**TASK INSTRUCTIONS:** Please, from the entries below, transcribe exactly the lines that begin at the line with "用宗駅のパーソナルジムを条件から探す" and end at the line with "program, szczerze wart polecenia. Przy tak", without the pictures.

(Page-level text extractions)
[Start of section]
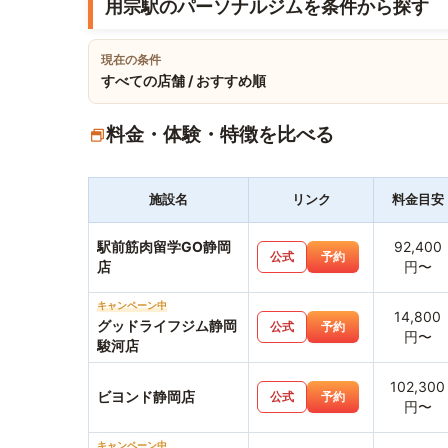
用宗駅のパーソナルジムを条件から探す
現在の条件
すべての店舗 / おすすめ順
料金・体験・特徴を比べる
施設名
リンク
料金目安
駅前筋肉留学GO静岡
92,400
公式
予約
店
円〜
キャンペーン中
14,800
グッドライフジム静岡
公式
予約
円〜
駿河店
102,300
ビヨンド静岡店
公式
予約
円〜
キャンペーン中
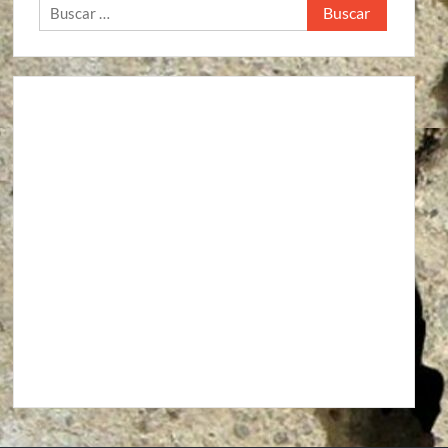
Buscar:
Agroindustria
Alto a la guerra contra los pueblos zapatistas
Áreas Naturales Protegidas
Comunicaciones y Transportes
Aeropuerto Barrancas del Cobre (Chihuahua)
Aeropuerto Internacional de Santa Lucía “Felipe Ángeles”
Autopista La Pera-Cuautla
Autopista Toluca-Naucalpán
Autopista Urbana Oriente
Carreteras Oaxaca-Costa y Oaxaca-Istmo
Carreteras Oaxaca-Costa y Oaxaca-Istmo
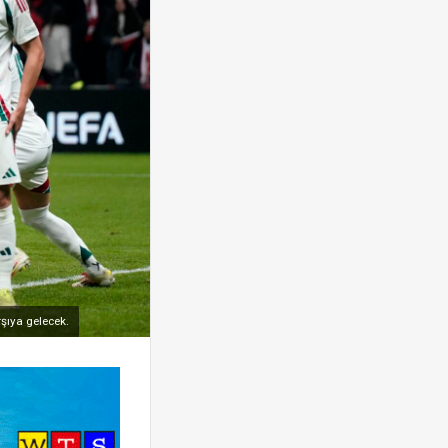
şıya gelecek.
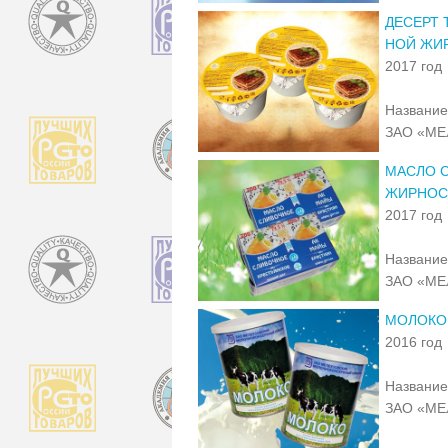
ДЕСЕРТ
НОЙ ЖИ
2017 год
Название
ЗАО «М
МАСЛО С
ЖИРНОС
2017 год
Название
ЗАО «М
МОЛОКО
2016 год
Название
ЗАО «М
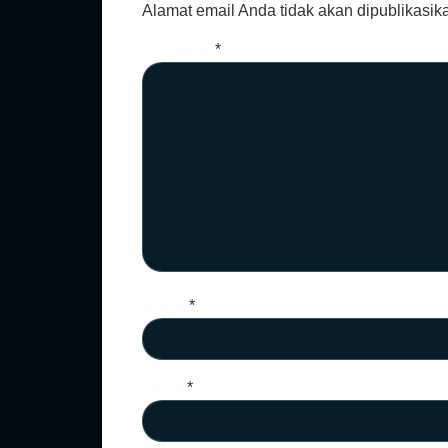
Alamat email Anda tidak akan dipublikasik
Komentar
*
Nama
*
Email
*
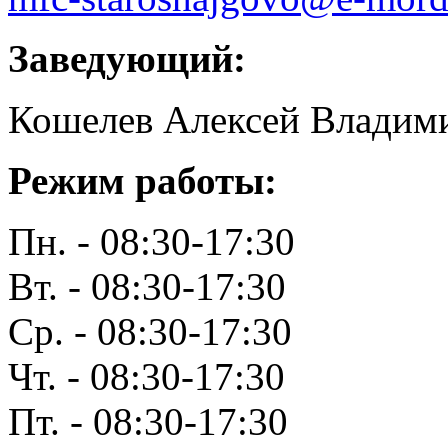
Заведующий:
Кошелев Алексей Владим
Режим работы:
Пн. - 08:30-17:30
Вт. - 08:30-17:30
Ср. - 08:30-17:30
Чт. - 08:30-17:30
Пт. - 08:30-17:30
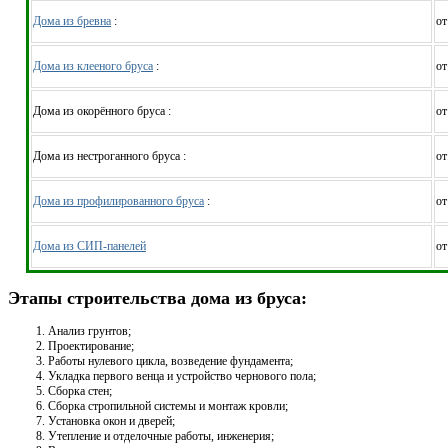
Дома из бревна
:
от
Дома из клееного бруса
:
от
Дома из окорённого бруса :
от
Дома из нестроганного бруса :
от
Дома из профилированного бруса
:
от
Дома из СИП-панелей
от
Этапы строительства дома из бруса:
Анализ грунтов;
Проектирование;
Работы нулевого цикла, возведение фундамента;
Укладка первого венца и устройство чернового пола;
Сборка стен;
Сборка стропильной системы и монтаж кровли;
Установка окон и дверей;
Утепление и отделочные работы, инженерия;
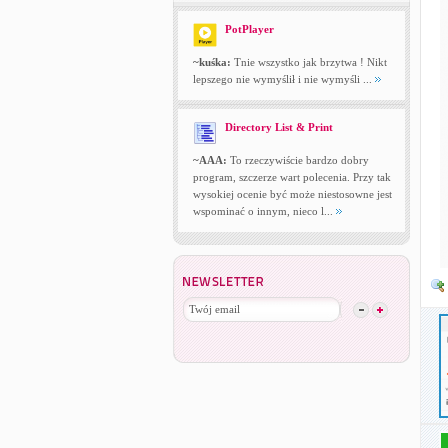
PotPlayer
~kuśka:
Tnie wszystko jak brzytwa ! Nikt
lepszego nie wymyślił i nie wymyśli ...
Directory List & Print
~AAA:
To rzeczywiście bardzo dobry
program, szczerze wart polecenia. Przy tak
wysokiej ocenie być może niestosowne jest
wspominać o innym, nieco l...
[End of section]
[Start of section]
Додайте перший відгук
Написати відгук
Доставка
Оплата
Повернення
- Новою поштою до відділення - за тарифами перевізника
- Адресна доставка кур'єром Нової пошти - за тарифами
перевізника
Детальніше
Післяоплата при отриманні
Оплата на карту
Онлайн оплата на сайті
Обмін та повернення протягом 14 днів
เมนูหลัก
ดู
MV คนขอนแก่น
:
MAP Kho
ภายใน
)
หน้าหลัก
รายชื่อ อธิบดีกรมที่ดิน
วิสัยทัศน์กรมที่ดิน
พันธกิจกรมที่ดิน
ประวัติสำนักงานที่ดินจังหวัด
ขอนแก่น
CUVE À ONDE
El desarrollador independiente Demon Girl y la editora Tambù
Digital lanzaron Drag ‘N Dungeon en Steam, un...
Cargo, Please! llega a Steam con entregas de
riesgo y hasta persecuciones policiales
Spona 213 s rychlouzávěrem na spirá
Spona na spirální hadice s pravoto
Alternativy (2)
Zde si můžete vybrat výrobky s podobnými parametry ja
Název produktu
[End of section]
**RESPONSE AREA:**
用宗駅のパーソナルジムを条件から探す
現在の条件
すべての店舗 / おすすめ順
料金・体験・特徴を比べる
施設名
リンク
料金目安
駅前筋肉留学GO静岡
92,400
公式
予約
店
円〜
キャンペーン中
14,800
グッドライフジム静岡
公式
予約
円〜
駿河店
102,300
ビヨンド静岡店
公式
予約
円〜
キャンペーン中
Buscar:
Agroindustria
Alto a la guerra contra los pueblos zapatistas
Áreas Naturales Protegidas
Comunicaciones y Transportes
Aeropuerto Barrancas del Cobre (Chihuahua)
Aeropuerto Internacional de Santa Lucía “Felipe Ángeles”
Autopista La Pera-Cuautla
Autopista Toluca-Naucalpán
Autopista Urbana Oriente
Carreteras Oaxaca-Costa y Oaxaca-Istmo
Carreteras Oaxaca-Costa y Oaxaca-Istmo
şıya gelecek.
ДЕСЕРТ
НОЙ ЖИ
2017 год
Название
ЗАО «М
МАСЛО С
ЖИРНОС
2017 год
Название
ЗАО «М
МОЛОКО
2016 год
Название
ЗАО «М
Alamat email Anda tidak akan dipublikasik
Komentar
*
Nama
*
Email
*
Заведующий:
Кошелев Алексей Владим
Режим работы:
Пн. - 08:30-17:30
Вт. - 08:30-17:30
Ср. - 08:30-17:30
Чт. - 08:30-17:30
Пт. - 08:30-17:30
Дома из бревна
:
от
Дома из клееного бруса
:
от
Дома из окорённого бруса :
от
Дома из нестроганного бруса :
от
Дома из профилированного бруса
:
от
Дома из СИП-панелей
от
Этапы строительства дома из бруса:
Анализ грунтов;
Проектирование;
Работы нулевого цикла, возведение фундамента;
Укладка первого венца и устройство чернового пола;
Сборка стен;
Сборка стропильной системы и монтаж кровли;
Установка окон и дверей;
Утепление и отделочные работы, инженерия;
PotPlayer
~kuśka:
Tnie wszystko jak brzytwa ! Nikt
lepszego nie wymyślił i nie wymyśli ...
Directory List & Print
~AAA:
To rzeczywiście bardzo dobry
program, szczerze wart polecenia. Przy tak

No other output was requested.